■ WORK INSTRUCTION ■
Write out every line below that includes the word "Branch".

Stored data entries
------------------------
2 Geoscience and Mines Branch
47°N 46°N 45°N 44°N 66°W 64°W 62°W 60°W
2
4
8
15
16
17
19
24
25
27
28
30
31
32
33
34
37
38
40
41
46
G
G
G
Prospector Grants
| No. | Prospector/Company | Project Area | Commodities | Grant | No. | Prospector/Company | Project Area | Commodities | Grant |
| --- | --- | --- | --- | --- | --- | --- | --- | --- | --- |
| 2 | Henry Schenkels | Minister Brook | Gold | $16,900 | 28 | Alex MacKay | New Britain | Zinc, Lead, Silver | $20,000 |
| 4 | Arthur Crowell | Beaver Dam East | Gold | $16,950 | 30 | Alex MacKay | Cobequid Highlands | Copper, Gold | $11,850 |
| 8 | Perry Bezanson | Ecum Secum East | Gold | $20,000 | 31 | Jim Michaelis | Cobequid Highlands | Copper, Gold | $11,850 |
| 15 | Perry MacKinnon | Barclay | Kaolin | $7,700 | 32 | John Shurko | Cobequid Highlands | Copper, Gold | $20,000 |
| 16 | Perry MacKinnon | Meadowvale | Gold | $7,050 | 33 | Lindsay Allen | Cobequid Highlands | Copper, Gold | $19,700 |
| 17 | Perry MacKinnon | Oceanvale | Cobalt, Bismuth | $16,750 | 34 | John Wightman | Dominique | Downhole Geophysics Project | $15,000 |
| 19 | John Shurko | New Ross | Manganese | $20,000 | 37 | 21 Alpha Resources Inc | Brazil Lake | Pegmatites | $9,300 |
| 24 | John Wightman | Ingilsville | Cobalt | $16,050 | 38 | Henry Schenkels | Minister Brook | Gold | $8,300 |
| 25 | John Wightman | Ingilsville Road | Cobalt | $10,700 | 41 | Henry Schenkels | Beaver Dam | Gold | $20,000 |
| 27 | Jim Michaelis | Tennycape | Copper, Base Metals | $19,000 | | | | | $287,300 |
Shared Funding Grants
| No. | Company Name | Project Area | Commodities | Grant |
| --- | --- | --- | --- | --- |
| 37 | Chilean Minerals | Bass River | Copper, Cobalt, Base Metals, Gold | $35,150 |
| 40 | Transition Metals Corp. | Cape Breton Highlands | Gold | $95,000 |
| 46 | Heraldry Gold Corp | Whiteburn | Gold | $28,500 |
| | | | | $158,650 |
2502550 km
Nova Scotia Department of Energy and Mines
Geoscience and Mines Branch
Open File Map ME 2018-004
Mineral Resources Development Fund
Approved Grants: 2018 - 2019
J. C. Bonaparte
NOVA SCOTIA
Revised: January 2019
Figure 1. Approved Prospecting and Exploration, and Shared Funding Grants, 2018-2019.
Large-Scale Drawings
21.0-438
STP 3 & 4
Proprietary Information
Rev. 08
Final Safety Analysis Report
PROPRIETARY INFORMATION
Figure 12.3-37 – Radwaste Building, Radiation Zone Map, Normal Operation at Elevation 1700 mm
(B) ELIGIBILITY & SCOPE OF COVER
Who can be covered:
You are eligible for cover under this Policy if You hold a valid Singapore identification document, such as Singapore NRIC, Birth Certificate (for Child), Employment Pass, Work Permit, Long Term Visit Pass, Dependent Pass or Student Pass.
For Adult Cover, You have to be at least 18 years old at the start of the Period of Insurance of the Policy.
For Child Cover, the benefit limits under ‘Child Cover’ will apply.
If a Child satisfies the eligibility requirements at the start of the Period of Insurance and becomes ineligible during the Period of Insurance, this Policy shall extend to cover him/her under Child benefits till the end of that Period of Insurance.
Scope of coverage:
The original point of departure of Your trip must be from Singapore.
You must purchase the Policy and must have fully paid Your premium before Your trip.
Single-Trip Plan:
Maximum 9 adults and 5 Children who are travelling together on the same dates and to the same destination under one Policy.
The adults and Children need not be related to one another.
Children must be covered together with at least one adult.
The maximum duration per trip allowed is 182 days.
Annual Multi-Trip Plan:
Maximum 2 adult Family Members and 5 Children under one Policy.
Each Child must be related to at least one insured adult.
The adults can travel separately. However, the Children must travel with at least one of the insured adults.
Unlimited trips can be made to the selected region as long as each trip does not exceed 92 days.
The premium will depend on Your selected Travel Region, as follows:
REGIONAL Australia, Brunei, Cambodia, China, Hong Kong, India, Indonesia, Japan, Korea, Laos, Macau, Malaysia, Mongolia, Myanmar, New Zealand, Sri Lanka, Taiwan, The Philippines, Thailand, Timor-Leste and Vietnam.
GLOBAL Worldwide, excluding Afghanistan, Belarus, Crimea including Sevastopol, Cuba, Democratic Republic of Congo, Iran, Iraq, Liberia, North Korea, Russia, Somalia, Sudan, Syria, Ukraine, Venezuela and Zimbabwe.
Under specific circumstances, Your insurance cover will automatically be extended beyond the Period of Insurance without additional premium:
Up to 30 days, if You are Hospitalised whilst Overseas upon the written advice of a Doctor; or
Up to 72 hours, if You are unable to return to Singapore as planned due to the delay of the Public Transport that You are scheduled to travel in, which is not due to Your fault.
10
------------------------
■ RESPONSE TO THIS EXERCISE ■
2 Geoscience and Mines Branch
Geoscience and Mines Branch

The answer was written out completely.